John Bonnage, secrétaire d’information pour l’APA (l’Association psychiatrique américaine), mentionne les résultats de l’étude d’une équipe spéciale de l’APA qui est arrivée à cette conclusion: la sismothérapie est “l’un des moyens les plus efficaces pour soigner la dépression”. M. Bonnage a d’ailleurs expliqué à Réveillez-vous!: “On ne recourt plus que très rarement aux électrochocs dans le traitement de la schizophrénie, à moins que celle-ci ne s’accompagne d’une importante dépression.”
Les médecins ne savent pas vraiment comment ni pourquoi l’électrochoc agit. Pour des adversaires de cette thérapie, il est l’“équivalent psychiatrique d’un coup de pied donné dans un poste de télévision quand l’image commence à se brouiller”. On dispose néanmoins de preuves indiquant que les électrochocs peuvent agir sur la transmission synaptique d’une façon comparable aux médicaments psychotropes. Des adversaires de la sismothérapie affirment qu’elle est dangereuse et qu’elle rompt l’équilibre cérébral, d’où le risque de pertes de mémoire ou même de décès. En revanche, ses partisans affirment que le perfectionnement des méthodes a grandement réduit ces risques. Ils rétorquent également que, devant le danger important de suicide qui accompagne la dépression grave, les avantages de la sismothérapie dépassent largement ses inconvénients.
[Encadré, page 10]
Les thérapies freudiennes d’“investigation”: des effets positifs ou négatifs?

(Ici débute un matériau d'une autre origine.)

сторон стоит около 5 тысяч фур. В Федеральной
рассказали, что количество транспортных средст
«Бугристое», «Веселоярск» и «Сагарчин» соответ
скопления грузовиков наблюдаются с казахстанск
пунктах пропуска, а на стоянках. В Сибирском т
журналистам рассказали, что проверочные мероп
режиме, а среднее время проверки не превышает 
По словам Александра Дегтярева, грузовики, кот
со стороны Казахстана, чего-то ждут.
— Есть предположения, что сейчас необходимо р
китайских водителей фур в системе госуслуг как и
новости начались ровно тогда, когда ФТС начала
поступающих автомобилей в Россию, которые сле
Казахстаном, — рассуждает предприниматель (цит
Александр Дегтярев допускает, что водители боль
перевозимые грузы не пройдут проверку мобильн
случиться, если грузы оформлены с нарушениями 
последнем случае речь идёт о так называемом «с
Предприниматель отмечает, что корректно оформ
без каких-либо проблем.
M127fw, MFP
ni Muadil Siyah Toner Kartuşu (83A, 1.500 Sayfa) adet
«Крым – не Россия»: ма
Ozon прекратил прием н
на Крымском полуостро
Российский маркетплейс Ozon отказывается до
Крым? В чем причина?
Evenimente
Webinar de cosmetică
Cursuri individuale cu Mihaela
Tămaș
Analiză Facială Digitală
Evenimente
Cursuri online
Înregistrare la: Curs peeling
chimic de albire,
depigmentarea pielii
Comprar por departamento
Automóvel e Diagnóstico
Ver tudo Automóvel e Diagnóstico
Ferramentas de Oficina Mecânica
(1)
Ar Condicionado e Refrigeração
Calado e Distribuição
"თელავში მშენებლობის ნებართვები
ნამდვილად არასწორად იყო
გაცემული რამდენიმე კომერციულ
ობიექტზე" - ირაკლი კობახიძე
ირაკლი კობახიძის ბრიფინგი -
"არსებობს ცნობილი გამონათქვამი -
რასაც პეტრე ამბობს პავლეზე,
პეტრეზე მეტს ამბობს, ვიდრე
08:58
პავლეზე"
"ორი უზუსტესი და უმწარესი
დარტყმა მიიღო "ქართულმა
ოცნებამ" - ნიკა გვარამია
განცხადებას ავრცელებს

Le docteur David Shore, du Service de recherche sur la schizophrénie au NIMH, a déclaré à Réveillez-vous!: “Aujourd’hui, en psychiatrie, on recourt beaucoup moins à la psychanalyse et aux méthodes du même genre.” Pourquoi? D’une part, il devient de plus en plus évident que l’analyse freudienne et ses thérapies d’investigation ne soignent tout simplement pas la schizophrénie. Les thérapies freudiennes ont pour base le principe non démontré que les maladies mentales sont une réaction à des situations vécues, à des traumatismes datant de l’enfance, dont le souvenir a été refoulé dans l’inconscient. L’analyste essaie donc d’explorer l’inconscient au moyen de questions et d’“associations libres”, dans l’espoir d’aider le patient à découvrir la source de ses problèmes.
Mais les schizophrènes ont déjà des difficultés à communiquer. Leur infliger l’interrogatoire de la thérapie d’investigation revient, selon le docteur E. Fuller Torrey, à “diriger un torrent furieux vers une ville déjà ravagée par un cyclone”.
Il y a d’autre part le danger du “transfert”, cas où le patient en vient à éprouver une affection démesurée pour son médecin. On dit que des patients sont devenus “dépendants” de leur thérapeute, ils ne pouvaient plus se passer de leur traitement. Par ailleurs, faire des confidences à quelqu’un de sexe différent peut ouvrir la voie à des problèmes d’ordre moral.
La plupart des psychiatres se penchent donc sur les traitements biologiques et jugent la psychanalyse classique désuète pour soigner la schizophrénie. Mais il est vrai qu’on peut obtenir de bons résultats en utilisant certaines formes de thérapie de dialogue en parallèle avec la chimiothérapie, pour apporter un soutien au patient, l’aider à comprendre sa maladie et affermir en lui la conviction qu’il doit bien suivre son traitement. D’ailleurs, un médecin pose parfois des questions très précises à son patient pour arriver à établir le diagnostic d’une maladie. Et pourtant, ce n’est pas de la psychanalyse.
[Illustrations, page 9]
Les effets des médicaments sont souvent spectaculaires.